Top of PROVIDED TEXT

In scheme of things, `Idol' irrelevant
/The Boston Globe
Beverly Beckham
It's entertainment. Fluff, not to be taken seriously. And yet, as I watch "American Idol," the contestants all teary because Simon or Paula laugh at their performance or bluntly tell them they can't sing, I find myself thinking about my father at 18.
He didn't get to cry on national TV because he was rejected, or moan into a microphone that being a star was his dream and what would he do now? He was a man at 18, fighting a war on the other side of the world, one of hundreds of thousands of boys and men with real reasons to cry.
Maybe it's because times are tough - people losing their jobs, their homes, their way - that Idol feels irrelevant this season. How are you supposed to feel sorry for a kid who loses it because he is not allowed to play his guitar while he sings? How are you supposed to empathize with an 18-year-old who believes that this is the worst thing that will ever happen to him?
Maybe it's because young people are still being killed in Iraq. Private First Class Matthew Pollini from Rockland, just 21, and Sergeant Kyle J. Harrington, a 24 year-old from Swansea. Four others dead in a helicopter crash as the war goes on, 4,236 American men and women killed since March of 2003 while I've been watching season after season of "American Idol."

Bottom of PROVIDED TEXT
Top of PROVIDED MATERIAL

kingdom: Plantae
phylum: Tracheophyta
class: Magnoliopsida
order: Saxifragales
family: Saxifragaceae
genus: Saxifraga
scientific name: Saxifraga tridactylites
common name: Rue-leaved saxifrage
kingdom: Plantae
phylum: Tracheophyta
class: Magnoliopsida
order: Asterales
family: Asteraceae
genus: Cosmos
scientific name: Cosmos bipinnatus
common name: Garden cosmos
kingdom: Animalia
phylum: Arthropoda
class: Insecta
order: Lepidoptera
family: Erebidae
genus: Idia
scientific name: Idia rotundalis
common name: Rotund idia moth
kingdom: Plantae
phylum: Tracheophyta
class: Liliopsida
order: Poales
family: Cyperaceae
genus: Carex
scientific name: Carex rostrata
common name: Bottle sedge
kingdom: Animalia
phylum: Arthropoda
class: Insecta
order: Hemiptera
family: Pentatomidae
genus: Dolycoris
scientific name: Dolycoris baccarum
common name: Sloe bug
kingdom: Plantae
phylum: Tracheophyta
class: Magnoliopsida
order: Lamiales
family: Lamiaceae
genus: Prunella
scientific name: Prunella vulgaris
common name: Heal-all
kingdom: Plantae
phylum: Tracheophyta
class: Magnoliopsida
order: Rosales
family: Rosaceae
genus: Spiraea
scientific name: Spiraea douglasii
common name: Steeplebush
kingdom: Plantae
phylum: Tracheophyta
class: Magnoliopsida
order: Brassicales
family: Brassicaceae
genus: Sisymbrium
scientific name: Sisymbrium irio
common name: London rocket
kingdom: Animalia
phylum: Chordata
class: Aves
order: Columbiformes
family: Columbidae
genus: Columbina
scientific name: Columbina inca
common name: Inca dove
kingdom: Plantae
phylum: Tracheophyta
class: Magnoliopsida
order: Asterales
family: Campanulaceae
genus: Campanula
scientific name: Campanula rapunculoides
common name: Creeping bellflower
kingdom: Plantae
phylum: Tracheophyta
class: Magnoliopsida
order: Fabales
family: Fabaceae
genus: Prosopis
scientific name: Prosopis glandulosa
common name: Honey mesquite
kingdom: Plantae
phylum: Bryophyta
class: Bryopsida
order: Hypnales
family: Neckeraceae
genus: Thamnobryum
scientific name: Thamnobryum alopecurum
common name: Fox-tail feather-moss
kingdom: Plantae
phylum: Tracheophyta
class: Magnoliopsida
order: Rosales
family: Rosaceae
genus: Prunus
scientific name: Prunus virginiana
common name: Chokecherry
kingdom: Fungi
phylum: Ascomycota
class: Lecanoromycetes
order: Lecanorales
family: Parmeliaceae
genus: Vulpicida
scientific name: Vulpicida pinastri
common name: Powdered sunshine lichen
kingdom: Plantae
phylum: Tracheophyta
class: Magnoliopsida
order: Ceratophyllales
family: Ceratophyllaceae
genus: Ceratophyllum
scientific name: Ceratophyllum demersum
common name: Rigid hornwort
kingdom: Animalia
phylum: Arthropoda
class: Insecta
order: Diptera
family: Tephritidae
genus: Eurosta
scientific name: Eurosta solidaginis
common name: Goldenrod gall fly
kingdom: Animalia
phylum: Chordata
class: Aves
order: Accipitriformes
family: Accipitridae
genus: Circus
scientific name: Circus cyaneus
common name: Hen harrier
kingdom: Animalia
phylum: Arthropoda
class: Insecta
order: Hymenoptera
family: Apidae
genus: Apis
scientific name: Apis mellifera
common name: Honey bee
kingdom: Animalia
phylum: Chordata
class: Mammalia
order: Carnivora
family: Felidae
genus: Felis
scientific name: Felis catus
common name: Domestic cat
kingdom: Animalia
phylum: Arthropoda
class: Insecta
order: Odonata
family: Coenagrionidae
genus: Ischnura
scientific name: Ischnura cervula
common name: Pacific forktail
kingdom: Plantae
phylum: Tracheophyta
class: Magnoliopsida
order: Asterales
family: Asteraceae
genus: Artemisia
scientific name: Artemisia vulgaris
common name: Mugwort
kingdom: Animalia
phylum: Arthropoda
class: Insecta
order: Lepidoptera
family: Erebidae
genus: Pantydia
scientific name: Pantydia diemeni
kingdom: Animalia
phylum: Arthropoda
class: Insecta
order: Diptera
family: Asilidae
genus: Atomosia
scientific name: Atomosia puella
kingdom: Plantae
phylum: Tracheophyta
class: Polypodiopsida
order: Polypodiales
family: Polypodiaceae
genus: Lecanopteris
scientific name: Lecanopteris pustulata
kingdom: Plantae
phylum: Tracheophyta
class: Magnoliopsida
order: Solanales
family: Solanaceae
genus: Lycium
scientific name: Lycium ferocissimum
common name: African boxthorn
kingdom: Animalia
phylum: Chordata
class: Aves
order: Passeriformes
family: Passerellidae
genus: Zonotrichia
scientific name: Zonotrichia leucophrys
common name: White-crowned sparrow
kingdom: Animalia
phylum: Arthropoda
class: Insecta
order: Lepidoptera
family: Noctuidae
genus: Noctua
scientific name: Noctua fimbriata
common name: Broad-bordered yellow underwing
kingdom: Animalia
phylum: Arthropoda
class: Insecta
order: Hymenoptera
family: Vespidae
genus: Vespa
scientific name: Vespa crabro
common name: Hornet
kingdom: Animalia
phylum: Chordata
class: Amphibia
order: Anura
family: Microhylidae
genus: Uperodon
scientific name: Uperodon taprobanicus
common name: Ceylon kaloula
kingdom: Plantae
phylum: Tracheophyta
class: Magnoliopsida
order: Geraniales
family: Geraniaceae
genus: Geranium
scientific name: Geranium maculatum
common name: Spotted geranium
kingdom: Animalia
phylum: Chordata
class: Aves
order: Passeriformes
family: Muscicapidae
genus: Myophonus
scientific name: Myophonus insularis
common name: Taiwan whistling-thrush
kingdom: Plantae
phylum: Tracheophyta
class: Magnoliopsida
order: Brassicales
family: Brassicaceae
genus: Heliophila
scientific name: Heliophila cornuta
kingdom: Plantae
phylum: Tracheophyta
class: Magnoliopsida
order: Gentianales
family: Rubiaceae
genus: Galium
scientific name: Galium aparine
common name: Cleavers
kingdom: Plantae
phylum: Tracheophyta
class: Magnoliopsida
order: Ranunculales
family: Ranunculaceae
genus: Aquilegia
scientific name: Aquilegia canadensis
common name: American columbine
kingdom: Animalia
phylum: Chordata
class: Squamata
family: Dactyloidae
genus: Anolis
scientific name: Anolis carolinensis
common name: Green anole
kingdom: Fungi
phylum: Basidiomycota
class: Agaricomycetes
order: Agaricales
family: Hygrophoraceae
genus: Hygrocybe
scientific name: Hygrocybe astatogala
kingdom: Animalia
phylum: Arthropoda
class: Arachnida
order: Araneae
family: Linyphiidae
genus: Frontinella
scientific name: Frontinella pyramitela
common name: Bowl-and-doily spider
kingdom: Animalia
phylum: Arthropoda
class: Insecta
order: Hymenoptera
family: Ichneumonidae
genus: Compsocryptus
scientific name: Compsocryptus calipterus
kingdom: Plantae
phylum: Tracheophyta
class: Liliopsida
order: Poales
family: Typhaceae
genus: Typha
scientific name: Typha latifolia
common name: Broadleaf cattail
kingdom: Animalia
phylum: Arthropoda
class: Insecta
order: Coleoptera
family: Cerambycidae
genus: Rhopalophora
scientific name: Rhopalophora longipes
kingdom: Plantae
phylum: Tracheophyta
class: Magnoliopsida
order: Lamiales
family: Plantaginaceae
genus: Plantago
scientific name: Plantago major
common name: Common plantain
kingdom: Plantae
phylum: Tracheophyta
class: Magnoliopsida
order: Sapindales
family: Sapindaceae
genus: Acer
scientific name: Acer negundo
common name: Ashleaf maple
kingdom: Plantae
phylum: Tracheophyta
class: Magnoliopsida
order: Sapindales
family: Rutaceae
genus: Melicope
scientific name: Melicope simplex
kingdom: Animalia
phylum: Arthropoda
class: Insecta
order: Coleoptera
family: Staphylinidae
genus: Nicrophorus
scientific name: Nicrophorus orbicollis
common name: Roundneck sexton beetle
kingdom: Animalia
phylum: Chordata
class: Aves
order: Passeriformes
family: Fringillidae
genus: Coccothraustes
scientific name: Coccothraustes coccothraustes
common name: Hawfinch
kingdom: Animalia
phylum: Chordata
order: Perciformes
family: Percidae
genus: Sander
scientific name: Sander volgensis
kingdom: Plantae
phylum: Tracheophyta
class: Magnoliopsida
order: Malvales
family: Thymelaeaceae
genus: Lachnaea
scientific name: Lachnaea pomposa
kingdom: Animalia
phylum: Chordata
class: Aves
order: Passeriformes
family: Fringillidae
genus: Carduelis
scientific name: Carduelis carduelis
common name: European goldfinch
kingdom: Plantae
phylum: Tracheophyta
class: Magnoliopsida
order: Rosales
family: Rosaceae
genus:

Bottom of PROVIDED MATERIAL

TASKS AND EXERCISES
a. Transcribe the part of the column on "American Idol" from "In scheme of" to "father at 18.".
b. Pick up the column on "American Idol" after its final sentence and keep writing.

ANSWERS TO EACH TASK
a.
In scheme of things, `Idol' irrelevant
/The Boston Globe
Beverly Beckham
It's entertainment. Fluff, not to be taken seriously. And yet, as I watch "American Idol," the contestants all teary because Simon or Paula laugh at their performance or bluntly tell them they can't sing, I find myself thinking about my father at 18.

b.
Or maybe it's because the 65th anniversary of the Normandy invasion looms. I've been to Normandy and have seen the cemeteries that stretch for miles, and in that context, falling apart when you don't ace a singing contest is ridiculous. People have real problems, and being told you can't sing is not one of them.
I'm a big "Idol" fan. I even vote. But this overstaged, overhyped, overwrought season with its weeping and wailing and group hugs and quest for the golden ticket is over the top.
A golden ticket? Happily ever after? Think Jennifer Hudson. Fame didn't protect her from losing her mother, brother, and nephew to violence.
I wonder how it is that we live on the same planet but on such different planes?
Simon tells a girl who sings well that she needs to do something with her looks. And though she looks OK to me, the girl leaves the room, puts on some eyeliner, fusses with her hair, comes back, and gets a thumbs-up.
I think about what Kathleen Conroy, a nurse from Canton, told me. For 10 years she has traveled to Colombia with the medical group Healing the Children. There is a 12-year-old child, Ana Yesenia Ruiz, who has touched her heart. Born with a facial deformity, abandoned by her mother, Ana is dirt-poor and doesn't go to school, because the kids make fun of her, but she is a "sweet, sweet girl." She needs major craniofacial surgery, more than a visiting team can do, but she could be helped in the United States.
"I have spent the past six years trying to find medical care for Ana," Kathleen Conroy wrote.
Think about this: A pretty girl isn't pretty enough for "American Idol." In our country, in these times, no one is pretty enough. Ana Yesenia Ruiz could be pretty. You can see this if you look only at the left side of her face because her left side is perfect.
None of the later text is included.